Swedish journalist (born 1977)

Johan Niklas Börje Hilton (born "Friberg", May 31, 1977), is a Swedish journalist and author.

== Background ==
Hilton has been a recurring broadcaster on Sveriges Radio P1 and P3, including programmes such as Kvällspasset and Hilton in P1. He has, as a cultural journalist and theater critic, previously been active on the website Nummer.

Between 2008 and 2012 he was deputy culture manager of Expressen and was also their literary and theater editor. In 2012 he took over as manager of Arenagruppens publisher Atlas. In January 2016 Hilton left Atlas to instead work as editor and theater criticer at Dagens Nyheter.

Hilton's book No Tears for Queers, a crime reportage about hate crime, including the Matthew Shepard case, was awarded the Book of the Year at Gaygalan 2005 and the Year's Reading of the Nöjesguiden the same year.
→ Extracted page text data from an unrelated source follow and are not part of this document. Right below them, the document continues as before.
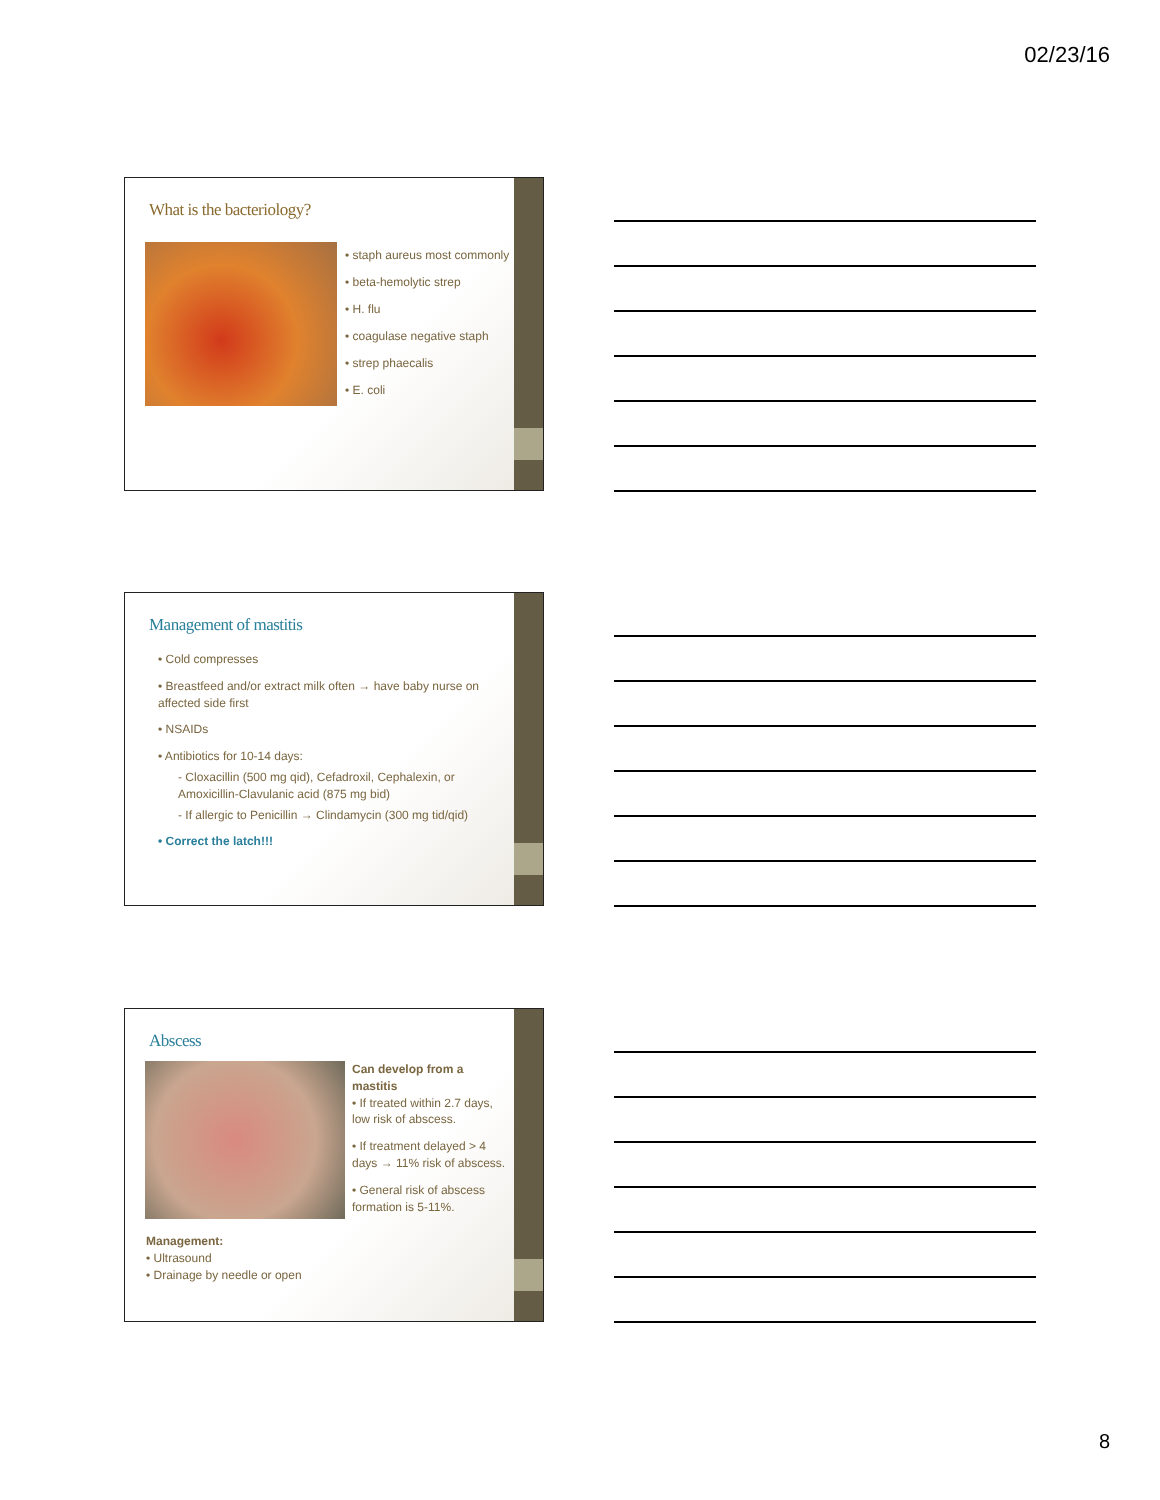02/23/16
What is the bacteriology?
• staph aureus most commonly
• beta-hemolytic strep
• H. flu
• coagulase negative staph
• strep phaecalis
• E. coli
Management of mastitis
• Cold compresses
• Breastfeed and/or extract milk often → have baby nurse on affected side first
• NSAIDs
• Antibiotics for 10-14 days:
- Cloxacillin (500 mg qid), Cefadroxil, Cephalexin, or Amoxicillin-Clavulanic acid (875 mg bid)
- If allergic to Penicillin → Clindamycin (300 mg tid/qid)
• Correct the latch!!!
Abscess
Can develop from a mastitis
• If treated within 2.7 days, low risk of abscess.
• If treatment delayed > 4 days → 11% risk of abscess.
• General risk of abscess formation is 5-11%.
Management:
• Ultrasound
• Drainage by needle or open
8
In the autumn of 2009, a play based on the book had its premiere at the National Swedish Touring Theatre. The play has since then been performed in several European countries, such as the Czech Republic and Slovenia.

In August 2015, Hilton's second book, Monster i garderoben, was published. It is about Anthony Perkins and the time that created Norman Bates. Monster i garderoben was nominated for the August Prize 2015 and for the book of the year on Gaygalan, also in 2015.

The season 2016/17, Hilton competed with Kristin Lundell in the TV show På spåret, where they won the competition.

== Publications ==

- No Tears for Queers ISBN 9789173893947
- Monster i garderoben ISBN 9789127134300
- Vi är orlando

== Personal life ==
Johan Hilton is married and currently living in Stockholm.